We do have a whole new population that's grown up in a high-tech world. The Census Bureau is working hard to figure out how you get the attention of those people and make them feel like the census is something they ought to do or is fun to do. If you don't have an advertising budget, that's a population you're less likely to count at 100 percent.

And right now, there's no advertising money.

Prewitt: It was in the budget, but it was not funded.

It seems like the dress rehearsal is especially important this time because they're trying out an entire new digital system.

Prewitt: If the design were exactly like the one used in 2010, which was largely the design used in 2000, then this would be less worrisome.

As someone who has conducted a U.S. census, what kinds of problems did you find during the test?

Prewitt: One of the biggest issues that we needed to spend additional money on in 1999 was a flood of new building. The economy was strong, and there was an enormous expansion of the housing stock in Las Vegas, around Phoenix, in the Southwest overall — and these were buildings that weren't even there when we [compiled the address file for that census]. In the last year, we had to adjust the address file to take into account that surge of housing-stock growth. And we did. Had we not done that, the Republicans would have rightly complained. Because we would have missed all those households, which tended to be disproportionately [in] Republican voting districts. And they would have been right.

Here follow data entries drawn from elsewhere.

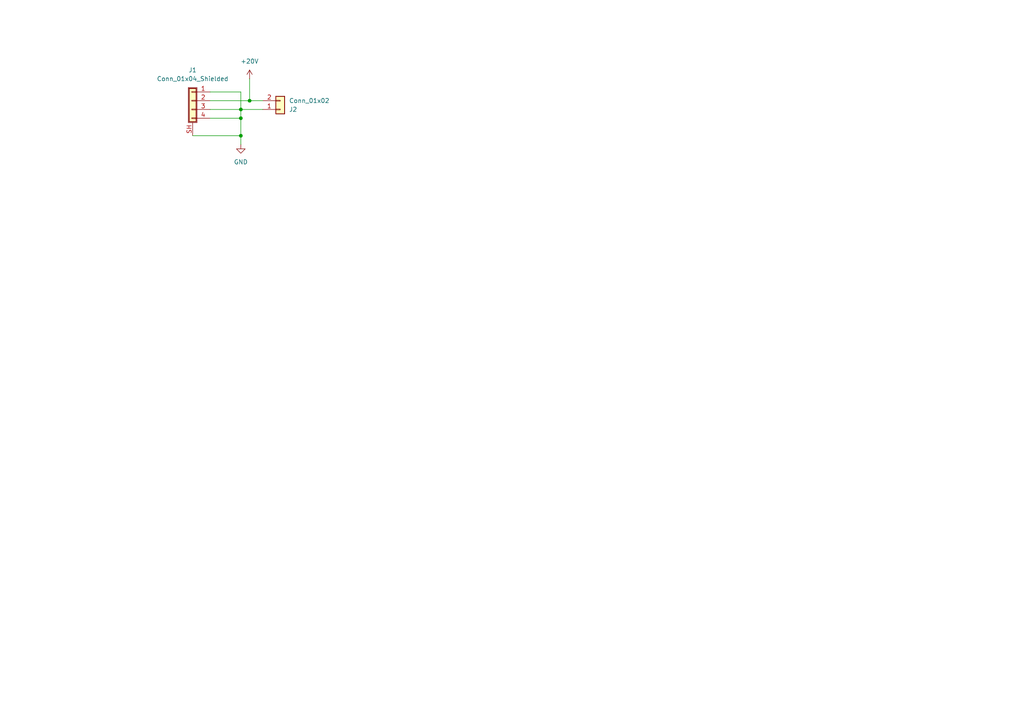
<source format=kicad_sch>
(kicad_sch
	(version 20250114)
	(generator "eeschema")
	(generator_version "9.0")
	(uuid "05c8f60c-2950-47cb-8061-d4427dc6a603")
	(paper "A4")
	
	(junction
		(at 69.85 34.29)
		(diameter 0)
		(color 0 0 0 0)
		(uuid "0ba6c05a-048c-4bd9-baae-2ce55c3863ae")
	)
	(junction
		(at 69.85 31.75)
		(diameter 0)
		(color 0 0 0 0)
		(uuid "25d3e918-69a5-4588-a16e-8c5f1e96b51a")
	)
	(junction
		(at 72.39 29.21)
		(diameter 0)
		(color 0 0 0 0)
		(uuid "43c0bba2-7f44-4279-bbf1-b1eaf1107a5d")
	)
	(junction
		(at 69.85 39.37)
		(diameter 0)
		(color 0 0 0 0)
		(uuid "5faaf48f-0c61-4874-8ba3-dcbd2f4bd2a5")
	)
	(wire
		(pts
			(xy 72.39 29.21) (xy 76.2 29.21)
		)
		(stroke
			(width 0)
			(type default)
		)
		(uuid "188204ae-2062-4730-b141-cf4657b721c3")
	)
	(wire
		(pts
			(xy 69.85 39.37) (xy 69.85 41.91)
		)
		(stroke
			(width 0)
			(type default)
		)
		(uuid "29b83e8d-b166-465e-9c77-7c38cd2949ea")
	)
	(wire
		(pts
			(xy 69.85 31.75) (xy 76.2 31.75)
		)
		(stroke
			(width 0)
			(type default)
		)
		(uuid "405984d9-c5c3-452c-88f8-dbd5e8f8db57")
	)
	(wire
		(pts
			(xy 55.88 39.37) (xy 69.85 39.37)
		)
		(stroke
			(width 0)
			(type default)
		)
		(uuid "408eb718-5b7f-4eb8-9e94-33808b1b3800")
	)
	(wire
		(pts
			(xy 60.96 26.67) (xy 69.85 26.67)
		)
		(stroke
			(width 0)
			(type default)
		)
		(uuid "81db4129-81e3-4403-b352-5f8c2a8b49b6")
	)
	(wire
		(pts
			(xy 72.39 22.86) (xy 72.39 29.21)
		)
		(stroke
			(width 0)
			(type default)
		)
		(uuid "86538b87-a232-4e7b-95d3-833806cb0942")
	)
	(wire
		(pts
			(xy 60.96 29.21) (xy 72.39 29.21)
		)
		(stroke
			(width 0)
			(type default)
		)
		(uuid "c8c7eec0-c58c-48e3-9617-fe7dd891141e")
	)
	(wire
		(pts
			(xy 69.85 26.67) (xy 69.85 31.75)
		)
		(stroke
			(width 0)
			(type default)
		)
		(uuid "c9058266-55ce-48bb-8205-c89ca06c0763")
	)
	(wire
		(pts
			(xy 69.85 31.75) (xy 69.85 34.29)
		)
		(stroke
			(width 0)
			(type default)
		)
		(uuid "d798c9ec-0b48-40a4-b3a3-fadf5685bfac")
	)
	(wire
		(pts
			(xy 69.85 34.29) (xy 69.85 39.37)
		)
		(stroke
			(width 0)
			(type default)
		)
		(uuid "d85cf2c2-774d-44ac-aa47-4446084acc43")
	)
	(wire
		(pts
			(xy 60.96 34.29) (xy 69.85 34.29)
		)
		(stroke
			(width 0)
			(type default)
		)
		(uuid "da8c4cd3-2f9b-4dc7-b64e-2e10ac3682a1")
	)
	(wire
		(pts
			(xy 60.96 31.75) (xy 69.85 31.75)
		)
		(stroke
			(width 0)
			(type default)
		)
		(uuid "ef7c799c-4377-458b-af98-202f60bf2bd4")
	)
	(symbol
		(lib_id "Connector_Generic_Shielded:Conn_01x04_Shielded")
		(at 55.88 29.21 0)
		(mirror y)
		(unit 1)
		(exclude_from_sim no)
		(in_bom yes)
		(on_board yes)
		(dnp no)
		(fields_autoplaced yes)
		(uuid "6d664697-1f98-4dcb-af00-a011629f4a57")
		(property "Reference" "J1"
			(at 55.88 20.32 0)
			(effects
				(font
					(size 1.27 1.27)
				)
			)
		)
		(property "Value" "Conn_01x04_Shielded"
			(at 55.88 22.86 0)
			(effects
				(font
					(size 1.27 1.27)
				)
			)
		)
		(property "Footprint" "XG_Mobile:MSI_Charger"
			(at 55.88 29.21 0)
			(effects
				(font
					(size 1.27 1.27)
				)
				(hide yes)
			)
		)
		(property "Datasheet" "~"
			(at 55.88 29.21 0)
			(effects
				(font
					(size 1.27 1.27)
				)
				(hide yes)
			)
		)
		(property "Description" "Generic shielded connector, single row, 01x04, script generated (kicad-library-utils/schlib/autogen/connector/)"
			(at 55.88 29.21 0)
			(effects
				(font
					(size 1.27 1.27)
				)
				(hide yes)
			)
		)
		(pin "2"
			(uuid "b87d2268-8c85-4370-bbb7-70531c3c1f8c")
		)
		(pin "1"
			(uuid "265a3396-8d37-4ed3-8bc6-0623f0ae50a8")
		)
		(pin "4"
			(uuid "afef17e7-fa2d-4f17-b5b6-6f8791b553f9")
		)
		(pin "SH"
			(uuid "352557d9-cf14-42d9-b8dc-209e546beb17")
		)
		(pin "3"
			(uuid "c8114b37-79af-4e30-8e06-351d6ce2e9da")
		)
		(instances
			(project ""
				(path "/05c8f60c-2950-47cb-8061-d4427dc6a603"
					(reference "J1")
					(unit 1)
				)
			)
		)
	)
	(symbol
		(lib_id "XG_Mobile:+20V")
		(at 72.39 22.86 0)
		(unit 1)
		(exclude_from_sim no)
		(in_bom yes)
		(on_board yes)
		(dnp no)
		(fields_autoplaced yes)
		(uuid "a80248a2-19f2-4cf1-8415-2477fc008c5f")
		(property "Reference" "#PWR01"
			(at 72.39 26.67 0)
			(effects
				(font
					(size 1.27 1.27)
				)
				(hide yes)
			)
		)
		(property "Value" "+20V"
			(at 72.39 17.78 0)
			(effects
				(font
					(size 1.27 1.27)
				)
			)
		)
		(property "Footprint" ""
			(at 72.39 22.86 0)
			(effects
				(font
					(size 1.27 1.27)
				)
				(hide yes)
			)
		)
		(property "Datasheet" ""
			(at 72.39 22.86 0)
			(effects
				(font
					(size 1.27 1.27)
				)
				(hide yes)
			)
		)
		(property "Description" "Power symbol creates a global label with name \"+20V\""
			(at 72.39 22.86 0)
			(effects
				(font
					(size 1.27 1.27)
				)
				(hide yes)
			)
		)
		(pin "1"
			(uuid "0e8cef51-868e-40fe-878d-5a5f6d966b8e")
		)
		(instances
			(project ""
				(path "/05c8f60c-2950-47cb-8061-d4427dc6a603"
					(reference "#PWR01")
					(unit 1)
				)
			)
		)
	)
	(symbol
		(lib_id "Connector_Generic:Conn_01x02")
		(at 81.28 31.75 0)
		(mirror x)
		(unit 1)
		(exclude_from_sim no)
		(in_bom yes)
		(on_board yes)
		(dnp no)
		(uuid "e618d337-ce90-42af-8bd1-aeafff2057be")
		(property "Reference" "J2"
			(at 83.82 31.7501 0)
			(effects
				(font
					(size 1.27 1.27)
				)
				(justify left)
			)
		)
		(property "Value" "Conn_01x02"
			(at 83.82 29.2101 0)
			(effects
				(font
					(size 1.27 1.27)
				)
				(justify left)
			)
		)
		(property "Footprint" "XG_Mobile:2P_Slot_Power"
			(at 81.28 31.75 0)
			(effects
				(font
					(size 1.27 1.27)
				)
				(hide yes)
			)
		)
		(property "Datasheet" "~"
			(at 81.28 31.75 0)
			(effects
				(font
					(size 1.27 1.27)
				)
				(hide yes)
			)
		)
		(property "Description" "Generic connector, single row, 01x02, script generated (kicad-library-utils/schlib/autogen/connector/)"
			(at 81.28 31.75 0)
			(effects
				(font
					(size 1.27 1.27)
				)
				(hide yes)
			)
		)
		(pin "1"
			(uuid "4f64b974-b1ac-4f4a-aa0d-5266d19d01b1")
		)
		(pin "2"
			(uuid "f2fe1527-c580-4f11-b394-4ab7a76c13a6")
		)
		(instances
			(project ""
				(path "/05c8f60c-2950-47cb-8061-d4427dc6a603"
					(reference "J2")
					(unit 1)
				)
			)
		)
	)
	(symbol
		(lib_id "power:GND")
		(at 69.85 41.91 0)
		(unit 1)
		(exclude_from_sim no)
		(in_bom yes)
		(on_board yes)
		(dnp no)
		(fields_autoplaced yes)
		(uuid "ef56fb5b-3d64-4c63-8dfa-7db123af41c1")
		(property "Reference" "#PWR02"
			(at 69.85 48.26 0)
			(effects
				(font
					(size 1.27 1.27)
				)
				(hide yes)
			)
		)
		(property "Value" "GND"
			(at 69.85 46.99 0)
			(effects
				(font
					(size 1.27 1.27)
				)
			)
		)
		(property "Footprint" ""
			(at 69.85 41.91 0)
			(effects
				(font
					(size 1.27 1.27)
				)
				(hide yes)
			)
		)
		(property "Datasheet" ""
			(at 69.85 41.91 0)
			(effects
				(font
					(size 1.27 1.27)
				)
				(hide yes)
			)
		)
		(property "Description" "Power symbol creates a global label with name \"GND\" , ground"
			(at 69.85 41.91 0)
			(effects
				(font
					(size 1.27 1.27)
				)
				(hide yes)
			)
		)
		(pin "1"
			(uuid "e3039170-4bc6-4da2-b240-154cc7ccd02a")
		)
		(instances
			(project ""
				(path "/05c8f60c-2950-47cb-8061-d4427dc6a603"
					(reference "#PWR02")
					(unit 1)
				)
			)
		)
	)
	(sheet_instances
		(path "/"
			(page "1")
		)
	)
	(embedded_fonts no)
)

</source>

Whatever happens between now and 2020, it has to feel like it is of zero benefit to one party or the other. If [one party does benefit more], there will be a withdrawal of confidence. And that will spread to the entire federal statistical system. If parts of the public have no confidence in the numbers [used] to govern it, whether it's health or education … we have never been there and I hope we never get there. I'm not saying we will get there, but a bad census is a very public event.